**WORK ORDER:** Find the line containing "27: (251, 135, 2.13)" in the data below and repeat it, along with all later lines, exactly through the last one.

━━ DATA FOR THE TASK

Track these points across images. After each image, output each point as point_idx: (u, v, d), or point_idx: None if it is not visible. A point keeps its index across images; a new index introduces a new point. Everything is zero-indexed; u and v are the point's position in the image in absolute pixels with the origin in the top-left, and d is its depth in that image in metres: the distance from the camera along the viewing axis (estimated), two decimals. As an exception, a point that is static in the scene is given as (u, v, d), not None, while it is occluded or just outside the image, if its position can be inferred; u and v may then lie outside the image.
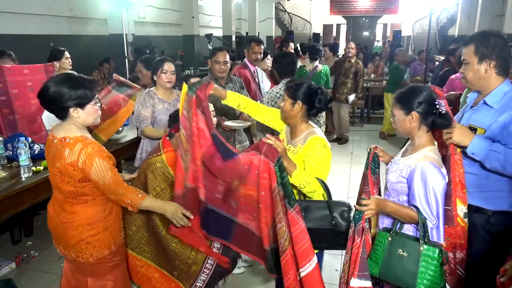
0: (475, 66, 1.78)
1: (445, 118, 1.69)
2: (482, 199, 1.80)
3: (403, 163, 1.77)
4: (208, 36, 11.24)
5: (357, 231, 1.69)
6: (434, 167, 1.65)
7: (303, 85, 1.99)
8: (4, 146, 2.92)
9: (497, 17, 11.22)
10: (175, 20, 12.83)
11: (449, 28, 15.64)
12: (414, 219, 1.68)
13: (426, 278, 1.60)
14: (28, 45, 7.52)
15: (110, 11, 9.08)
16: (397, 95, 1.80)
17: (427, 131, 1.75)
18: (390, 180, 1.83)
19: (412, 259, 1.63)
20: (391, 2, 19.26)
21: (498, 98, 1.77)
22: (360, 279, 1.64)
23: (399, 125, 1.79)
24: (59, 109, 1.74)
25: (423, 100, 1.70)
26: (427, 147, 1.73)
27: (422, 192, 1.65)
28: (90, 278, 1.94)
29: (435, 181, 1.64)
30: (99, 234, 1.85)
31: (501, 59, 1.75)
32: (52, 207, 1.90)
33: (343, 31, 23.65)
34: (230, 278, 2.61)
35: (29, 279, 2.94)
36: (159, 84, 2.90)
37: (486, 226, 1.80)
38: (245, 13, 17.41)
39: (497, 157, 1.66)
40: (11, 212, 2.55)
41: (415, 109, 1.71)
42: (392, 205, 1.72)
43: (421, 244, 1.62)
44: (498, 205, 1.78)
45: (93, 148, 1.73)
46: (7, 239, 3.41)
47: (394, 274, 1.68)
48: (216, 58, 3.11)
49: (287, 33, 16.41)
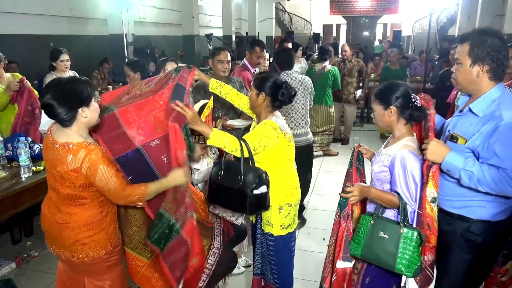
0: (467, 68, 1.67)
1: (421, 111, 1.83)
2: (463, 207, 1.74)
3: (384, 153, 1.90)
4: (208, 36, 11.25)
5: (343, 217, 1.89)
6: (412, 154, 1.78)
7: (269, 78, 2.16)
8: (4, 146, 2.92)
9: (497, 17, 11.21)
10: (175, 20, 12.83)
11: (449, 28, 15.64)
12: (395, 204, 1.80)
13: (405, 258, 1.72)
14: (28, 45, 7.52)
15: (110, 11, 9.08)
16: (376, 92, 1.92)
17: (405, 123, 1.87)
18: (374, 170, 1.95)
19: (392, 241, 1.74)
20: (391, 2, 19.25)
21: (485, 106, 1.65)
22: (344, 260, 1.88)
23: (379, 119, 1.92)
24: (69, 116, 1.71)
25: (400, 95, 1.83)
26: (407, 137, 1.86)
27: (402, 178, 1.77)
28: (87, 278, 1.94)
29: (414, 167, 1.76)
30: (95, 235, 1.84)
31: (496, 63, 1.62)
32: (47, 207, 1.90)
33: (343, 31, 23.64)
34: (230, 278, 2.62)
35: (29, 279, 2.94)
36: None
37: (465, 234, 1.73)
38: (245, 13, 17.41)
39: (470, 176, 1.58)
40: (11, 212, 2.55)
41: (393, 103, 1.83)
42: (375, 191, 1.86)
43: (401, 227, 1.73)
44: (480, 214, 1.70)
45: (97, 154, 1.73)
46: (7, 239, 3.41)
47: (375, 255, 1.80)
48: (219, 58, 3.11)
49: (287, 33, 16.40)
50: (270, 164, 2.15)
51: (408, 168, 1.75)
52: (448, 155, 1.62)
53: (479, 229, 1.70)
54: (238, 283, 2.87)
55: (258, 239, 2.33)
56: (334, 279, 1.94)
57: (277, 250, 2.24)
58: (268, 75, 2.20)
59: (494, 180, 1.54)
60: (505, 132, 1.55)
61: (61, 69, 4.00)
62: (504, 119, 1.56)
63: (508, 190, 1.55)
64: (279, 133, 2.08)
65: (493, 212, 1.69)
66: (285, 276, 2.31)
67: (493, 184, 1.55)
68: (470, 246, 1.73)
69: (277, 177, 2.17)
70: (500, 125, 1.56)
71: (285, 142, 2.13)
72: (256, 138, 2.03)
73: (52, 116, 1.73)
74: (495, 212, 1.69)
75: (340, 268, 1.90)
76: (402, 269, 1.72)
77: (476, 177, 1.57)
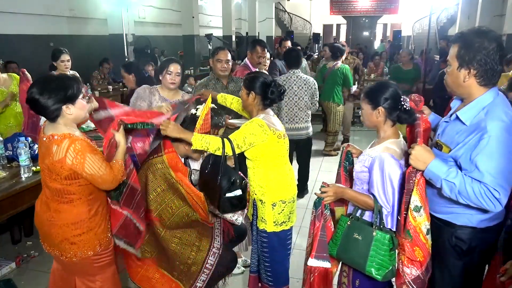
0: (455, 71, 1.58)
1: (409, 114, 1.79)
2: (449, 213, 1.70)
3: (367, 154, 1.88)
4: (208, 36, 11.25)
5: (317, 216, 1.89)
6: (392, 158, 1.74)
7: (258, 78, 2.22)
8: (4, 146, 2.92)
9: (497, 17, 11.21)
10: (175, 20, 12.83)
11: (449, 28, 15.63)
12: (370, 206, 1.79)
13: (376, 261, 1.73)
14: (28, 45, 7.51)
15: (110, 11, 9.08)
16: (365, 91, 1.90)
17: (392, 125, 1.85)
18: (356, 169, 1.94)
19: (365, 243, 1.75)
20: (391, 2, 19.25)
21: (473, 114, 1.56)
22: (318, 259, 1.84)
23: (366, 119, 1.90)
24: (52, 111, 1.74)
25: (389, 96, 1.80)
26: (390, 140, 1.83)
27: (380, 181, 1.75)
28: (78, 277, 1.95)
29: (392, 171, 1.73)
30: (83, 234, 1.84)
31: (484, 67, 1.50)
32: (40, 204, 1.91)
33: (343, 31, 23.64)
34: (230, 278, 2.62)
35: (29, 279, 2.94)
36: (163, 84, 2.88)
37: (451, 240, 1.69)
38: (245, 13, 17.40)
39: (452, 188, 1.51)
40: (11, 212, 2.55)
41: (381, 104, 1.80)
42: (350, 192, 1.86)
43: (374, 229, 1.74)
44: (464, 221, 1.66)
45: (82, 144, 1.74)
46: (7, 239, 3.41)
47: (349, 255, 1.82)
48: (218, 57, 3.12)
49: (287, 33, 16.40)
50: (261, 161, 2.19)
51: (386, 172, 1.73)
52: (431, 163, 1.55)
53: (465, 235, 1.66)
54: (238, 283, 2.87)
55: (253, 236, 2.36)
56: (312, 280, 1.93)
57: (271, 246, 2.26)
58: (257, 75, 2.26)
59: (475, 194, 1.48)
60: (487, 145, 1.47)
61: (61, 69, 4.01)
62: (488, 131, 1.47)
63: (487, 205, 1.48)
64: (266, 129, 2.10)
65: (479, 219, 1.64)
66: (278, 273, 2.32)
67: (473, 197, 1.48)
68: (458, 252, 1.69)
69: (270, 174, 2.19)
70: (484, 138, 1.48)
71: (274, 139, 2.15)
72: (241, 136, 2.07)
73: (36, 111, 1.76)
74: (481, 219, 1.63)
75: (313, 266, 1.87)
76: (372, 271, 1.73)
77: (458, 189, 1.50)
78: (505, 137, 1.46)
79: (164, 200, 2.10)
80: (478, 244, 1.66)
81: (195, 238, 2.18)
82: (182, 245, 2.14)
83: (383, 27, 23.08)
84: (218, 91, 3.14)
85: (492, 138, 1.46)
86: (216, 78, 3.21)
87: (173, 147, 2.15)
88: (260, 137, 2.09)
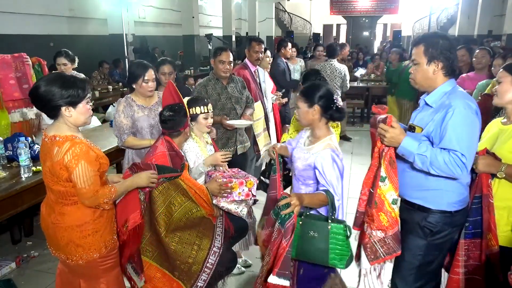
0: (424, 67, 1.80)
1: (340, 112, 2.01)
2: (422, 198, 1.84)
3: (308, 152, 1.99)
4: (208, 36, 11.21)
5: (285, 231, 1.70)
6: (334, 152, 1.91)
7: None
8: (4, 146, 2.92)
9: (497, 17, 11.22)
10: (175, 20, 12.83)
11: (449, 28, 15.63)
12: (325, 202, 1.86)
13: (336, 252, 1.82)
14: (28, 45, 7.50)
15: (110, 11, 9.08)
16: (301, 90, 2.05)
17: (326, 123, 2.01)
18: (298, 167, 2.03)
19: (322, 238, 1.83)
20: (391, 2, 19.25)
21: (438, 98, 1.80)
22: (279, 277, 1.68)
23: (302, 117, 2.02)
24: (51, 108, 1.73)
25: (323, 95, 1.96)
26: (328, 136, 1.99)
27: (334, 176, 1.87)
28: (83, 280, 1.94)
29: (341, 165, 1.91)
30: (88, 236, 1.83)
31: (448, 60, 1.77)
32: (45, 207, 1.90)
33: (343, 31, 23.63)
34: (230, 278, 2.62)
35: (29, 279, 2.94)
36: (139, 92, 2.67)
37: (421, 222, 1.84)
38: (245, 13, 17.40)
39: (424, 160, 1.68)
40: (11, 212, 2.55)
41: (316, 102, 1.95)
42: (306, 198, 1.83)
43: (329, 223, 1.82)
44: (437, 204, 1.81)
45: (81, 149, 1.71)
46: (7, 239, 3.40)
47: (308, 253, 1.87)
48: (221, 58, 3.10)
49: (287, 33, 16.41)
50: None
51: (335, 166, 1.88)
52: (404, 141, 1.71)
53: (435, 219, 1.82)
54: (238, 283, 2.87)
55: None
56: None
57: None
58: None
59: (445, 162, 1.64)
60: (452, 117, 1.67)
61: (59, 71, 3.91)
62: (452, 105, 1.69)
63: (456, 172, 1.64)
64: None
65: (449, 202, 1.80)
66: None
67: (444, 166, 1.64)
68: (425, 233, 1.84)
69: None
70: (449, 111, 1.69)
71: None
72: None
73: (36, 105, 1.76)
74: (451, 202, 1.80)
75: (272, 283, 1.68)
76: (335, 263, 1.84)
77: (429, 161, 1.66)
78: (466, 111, 1.69)
79: (167, 198, 2.09)
80: (445, 227, 1.82)
81: (195, 237, 2.18)
82: (183, 244, 2.14)
83: (383, 27, 23.07)
84: (217, 91, 3.14)
85: (456, 111, 1.68)
86: (216, 79, 3.19)
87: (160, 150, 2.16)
88: None
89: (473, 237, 1.84)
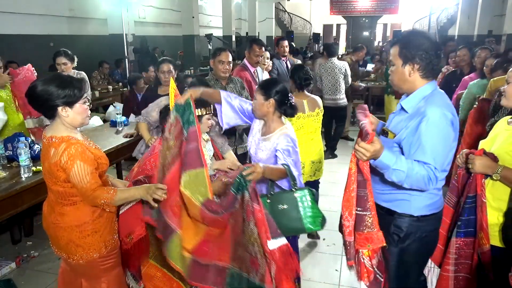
0: (399, 68, 1.71)
1: (293, 109, 2.15)
2: (389, 201, 1.78)
3: (269, 142, 2.12)
4: (208, 36, 11.23)
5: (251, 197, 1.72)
6: (290, 137, 2.08)
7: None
8: (4, 146, 2.92)
9: (497, 17, 11.23)
10: (175, 20, 12.83)
11: (449, 28, 15.63)
12: (284, 174, 1.98)
13: (308, 216, 1.91)
14: (28, 45, 7.51)
15: (110, 11, 9.07)
16: (260, 83, 2.21)
17: (279, 116, 2.14)
18: (262, 159, 2.14)
19: (292, 207, 1.92)
20: (391, 2, 19.27)
21: (415, 103, 1.70)
22: (276, 238, 1.71)
23: (258, 108, 2.13)
24: (48, 108, 1.73)
25: (279, 91, 2.09)
26: (282, 126, 2.14)
27: (286, 151, 2.02)
28: (84, 279, 1.95)
29: (293, 143, 2.07)
30: (88, 237, 1.83)
31: (425, 61, 1.65)
32: (46, 207, 1.91)
33: (343, 31, 23.64)
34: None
35: (29, 279, 2.94)
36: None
37: (390, 228, 1.76)
38: (245, 13, 17.40)
39: (400, 174, 1.57)
40: (11, 212, 2.55)
41: (272, 96, 2.08)
42: (267, 168, 1.90)
43: (294, 191, 1.93)
44: (403, 209, 1.75)
45: (77, 149, 1.71)
46: (7, 239, 3.40)
47: (283, 226, 1.85)
48: (220, 58, 3.11)
49: (287, 33, 16.39)
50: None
51: (290, 145, 2.04)
52: (382, 154, 1.57)
53: (402, 223, 1.75)
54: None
55: None
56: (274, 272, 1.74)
57: None
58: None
59: (420, 178, 1.57)
60: (428, 127, 1.59)
61: (59, 70, 3.88)
62: (427, 115, 1.60)
63: (428, 186, 1.60)
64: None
65: (416, 207, 1.73)
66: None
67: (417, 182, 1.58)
68: (395, 240, 1.77)
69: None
70: (423, 121, 1.60)
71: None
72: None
73: (33, 106, 1.76)
74: (418, 207, 1.73)
75: (274, 249, 1.70)
76: (311, 227, 1.92)
77: (405, 175, 1.57)
78: (441, 122, 1.60)
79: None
80: (413, 231, 1.75)
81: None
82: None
83: (383, 27, 23.08)
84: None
85: (430, 121, 1.59)
86: (215, 79, 3.20)
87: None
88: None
89: (465, 236, 1.79)
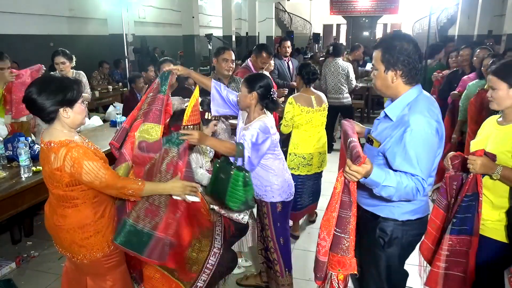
0: (382, 74, 1.67)
1: (274, 104, 2.28)
2: (373, 205, 1.77)
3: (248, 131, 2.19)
4: (208, 36, 11.22)
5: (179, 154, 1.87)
6: (262, 126, 2.19)
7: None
8: (4, 146, 2.92)
9: (497, 17, 11.22)
10: (175, 20, 12.83)
11: (449, 28, 15.63)
12: (232, 151, 2.10)
13: (231, 195, 2.06)
14: (28, 45, 7.51)
15: (110, 11, 9.07)
16: (246, 77, 2.32)
17: (260, 109, 2.28)
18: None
19: (226, 180, 2.07)
20: (391, 2, 19.25)
21: (399, 110, 1.67)
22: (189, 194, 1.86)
23: (241, 100, 2.29)
24: (48, 112, 1.71)
25: (263, 85, 2.23)
26: (261, 115, 2.27)
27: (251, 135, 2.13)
28: (89, 277, 1.95)
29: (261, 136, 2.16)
30: (91, 237, 1.84)
31: (407, 67, 1.62)
32: (48, 208, 1.91)
33: (343, 31, 23.63)
34: (230, 278, 2.62)
35: (29, 279, 2.94)
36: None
37: (376, 232, 1.76)
38: (245, 13, 17.40)
39: (389, 190, 1.55)
40: (11, 212, 2.55)
41: (255, 90, 2.21)
42: (211, 139, 2.13)
43: (232, 169, 2.06)
44: (387, 213, 1.74)
45: (78, 151, 1.71)
46: (7, 239, 3.40)
47: (216, 191, 2.16)
48: (224, 56, 3.16)
49: (287, 33, 16.40)
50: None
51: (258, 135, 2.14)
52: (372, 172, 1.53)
53: (387, 227, 1.74)
54: (239, 283, 2.86)
55: None
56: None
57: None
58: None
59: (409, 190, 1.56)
60: (413, 137, 1.56)
61: (58, 71, 3.87)
62: (411, 124, 1.57)
63: (415, 197, 1.58)
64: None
65: (401, 212, 1.72)
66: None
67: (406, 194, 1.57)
68: (381, 244, 1.76)
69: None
70: (407, 131, 1.57)
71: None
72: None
73: (32, 111, 1.74)
74: (403, 212, 1.72)
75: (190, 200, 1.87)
76: (229, 203, 2.08)
77: (395, 190, 1.55)
78: (426, 131, 1.57)
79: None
80: (399, 236, 1.74)
81: (195, 239, 2.17)
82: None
83: (383, 27, 23.07)
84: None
85: (414, 131, 1.56)
86: (217, 78, 3.20)
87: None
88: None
89: (459, 234, 1.78)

━━━━

**REPLY TO THE TASK:**
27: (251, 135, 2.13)
28: (89, 277, 1.95)
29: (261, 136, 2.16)
30: (91, 237, 1.84)
31: (407, 67, 1.62)
32: (48, 208, 1.91)
33: (343, 31, 23.63)
34: (230, 278, 2.62)
35: (29, 279, 2.94)
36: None
37: (376, 232, 1.76)
38: (245, 13, 17.40)
39: (389, 190, 1.55)
40: (11, 212, 2.55)
41: (255, 90, 2.21)
42: (211, 139, 2.13)
43: (232, 169, 2.06)
44: (387, 213, 1.74)
45: (78, 151, 1.71)
46: (7, 239, 3.40)
47: (216, 191, 2.16)
48: (224, 56, 3.16)
49: (287, 33, 16.40)
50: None
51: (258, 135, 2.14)
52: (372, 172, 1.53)
53: (387, 227, 1.74)
54: (239, 283, 2.86)
55: None
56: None
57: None
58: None
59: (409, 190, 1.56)
60: (413, 137, 1.56)
61: (58, 71, 3.87)
62: (411, 124, 1.57)
63: (415, 197, 1.58)
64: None
65: (401, 212, 1.72)
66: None
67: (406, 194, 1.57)
68: (381, 244, 1.76)
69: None
70: (407, 131, 1.57)
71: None
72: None
73: (32, 111, 1.74)
74: (403, 212, 1.72)
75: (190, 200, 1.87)
76: (229, 203, 2.08)
77: (395, 190, 1.55)
78: (426, 131, 1.57)
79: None
80: (399, 236, 1.74)
81: (195, 239, 2.17)
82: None
83: (383, 27, 23.07)
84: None
85: (414, 131, 1.56)
86: (217, 78, 3.20)
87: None
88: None
89: (459, 234, 1.78)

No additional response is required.